:: What this task involves ::
Each record should be output exactly, with every character kept.

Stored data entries
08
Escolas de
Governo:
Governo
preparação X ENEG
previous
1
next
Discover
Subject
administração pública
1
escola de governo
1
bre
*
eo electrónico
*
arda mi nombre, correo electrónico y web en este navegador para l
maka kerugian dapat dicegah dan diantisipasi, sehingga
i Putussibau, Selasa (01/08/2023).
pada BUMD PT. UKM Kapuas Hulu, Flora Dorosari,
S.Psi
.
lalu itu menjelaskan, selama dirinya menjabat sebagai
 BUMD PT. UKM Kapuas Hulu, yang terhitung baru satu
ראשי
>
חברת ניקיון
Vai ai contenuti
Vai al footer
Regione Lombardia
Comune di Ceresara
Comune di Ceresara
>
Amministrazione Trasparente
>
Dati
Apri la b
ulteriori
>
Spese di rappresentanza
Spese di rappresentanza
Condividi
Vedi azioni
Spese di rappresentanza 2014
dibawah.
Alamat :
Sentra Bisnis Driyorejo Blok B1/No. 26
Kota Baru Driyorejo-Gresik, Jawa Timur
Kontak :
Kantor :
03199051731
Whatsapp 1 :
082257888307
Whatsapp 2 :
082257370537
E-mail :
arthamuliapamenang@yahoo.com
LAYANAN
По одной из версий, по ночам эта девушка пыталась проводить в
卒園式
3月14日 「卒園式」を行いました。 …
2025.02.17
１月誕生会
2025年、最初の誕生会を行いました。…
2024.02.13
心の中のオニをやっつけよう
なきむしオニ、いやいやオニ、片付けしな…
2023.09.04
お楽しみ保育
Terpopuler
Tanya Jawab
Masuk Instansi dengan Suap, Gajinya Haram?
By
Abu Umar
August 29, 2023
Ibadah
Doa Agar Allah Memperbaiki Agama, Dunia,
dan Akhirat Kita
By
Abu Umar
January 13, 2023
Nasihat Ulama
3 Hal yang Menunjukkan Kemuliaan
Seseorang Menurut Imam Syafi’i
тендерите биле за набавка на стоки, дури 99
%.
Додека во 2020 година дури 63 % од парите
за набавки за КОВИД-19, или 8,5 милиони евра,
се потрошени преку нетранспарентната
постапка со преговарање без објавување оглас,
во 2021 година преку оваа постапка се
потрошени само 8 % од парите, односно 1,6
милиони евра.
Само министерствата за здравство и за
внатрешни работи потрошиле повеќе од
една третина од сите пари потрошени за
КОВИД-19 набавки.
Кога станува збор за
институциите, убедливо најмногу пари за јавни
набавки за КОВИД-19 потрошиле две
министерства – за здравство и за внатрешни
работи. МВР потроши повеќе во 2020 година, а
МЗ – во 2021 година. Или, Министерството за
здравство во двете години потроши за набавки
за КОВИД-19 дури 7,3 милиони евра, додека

:: Output of the exercise ::
08
Escolas de
Governo:
Governo
preparação X ENEG
previous
1
next
Discover
Subject
administração pública
1
escola de governo
1
bre
*
eo electrónico
*
arda mi nombre, correo electrónico y web en este navegador para l
maka kerugian dapat dicegah dan diantisipasi, sehingga
i Putussibau, Selasa (01/08/2023).
pada BUMD PT. UKM Kapuas Hulu, Flora Dorosari,
S.Psi
.
lalu itu menjelaskan, selama dirinya menjabat sebagai
 BUMD PT. UKM Kapuas Hulu, yang terhitung baru satu
ראשי
>
חברת ניקיון
Vai ai contenuti
Vai al footer
Regione Lombardia
Comune di Ceresara
Comune di Ceresara
>
Amministrazione Trasparente
>
Dati
Apri la b
ulteriori
>
Spese di rappresentanza
Spese di rappresentanza
Condividi
Vedi azioni
Spese di rappresentanza 2014
dibawah.
Alamat :
Sentra Bisnis Driyorejo Blok B1/No. 26
Kota Baru Driyorejo-Gresik, Jawa Timur
Kontak :
Kantor :
03199051731
Whatsapp 1 :
082257888307
Whatsapp 2 :
082257370537
E-mail :
arthamuliapamenang@yahoo.com
LAYANAN
По одной из версий, по ночам эта девушка пыталась проводить в
卒園式
3月14日 「卒園式」を行いました。 …
2025.02.17
１月誕生会
2025年、最初の誕生会を行いました。…
2024.02.13
心の中のオニをやっつけよう
なきむしオニ、いやいやオニ、片付けしな…
2023.09.04
お楽しみ保育
Terpopuler
Tanya Jawab
Masuk Instansi dengan Suap, Gajinya Haram?
By
Abu Umar
August 29, 2023
Ibadah
Doa Agar Allah Memperbaiki Agama, Dunia,
dan Akhirat Kita
By
Abu Umar
January 13, 2023
Nasihat Ulama
3 Hal yang Menunjukkan Kemuliaan
Seseorang Menurut Imam Syafi’i
тендерите биле за набавка на стоки, дури 99
%.
Додека во 2020 година дури 63 % од парите
за набавки за КОВИД-19, или 8,5 милиони евра,
се потрошени преку нетранспарентната
постапка со преговарање без објавување оглас,
во 2021 година преку оваа постапка се
потрошени само 8 % од парите, односно 1,6
милиони евра.
Само министерствата за здравство и за
внатрешни работи потрошиле повеќе од
една третина од сите пари потрошени за
КОВИД-19 набавки.
Кога станува збор за
институциите, убедливо најмногу пари за јавни
набавки за КОВИД-19 потрошиле две
министерства – за здравство и за внатрешни
работи. МВР потроши повеќе во 2020 година, а
МЗ – во 2021 година. Или, Министерството за
здравство во двете години потроши за набавки
за КОВИД-19 дури 7,3 милиони евра, додека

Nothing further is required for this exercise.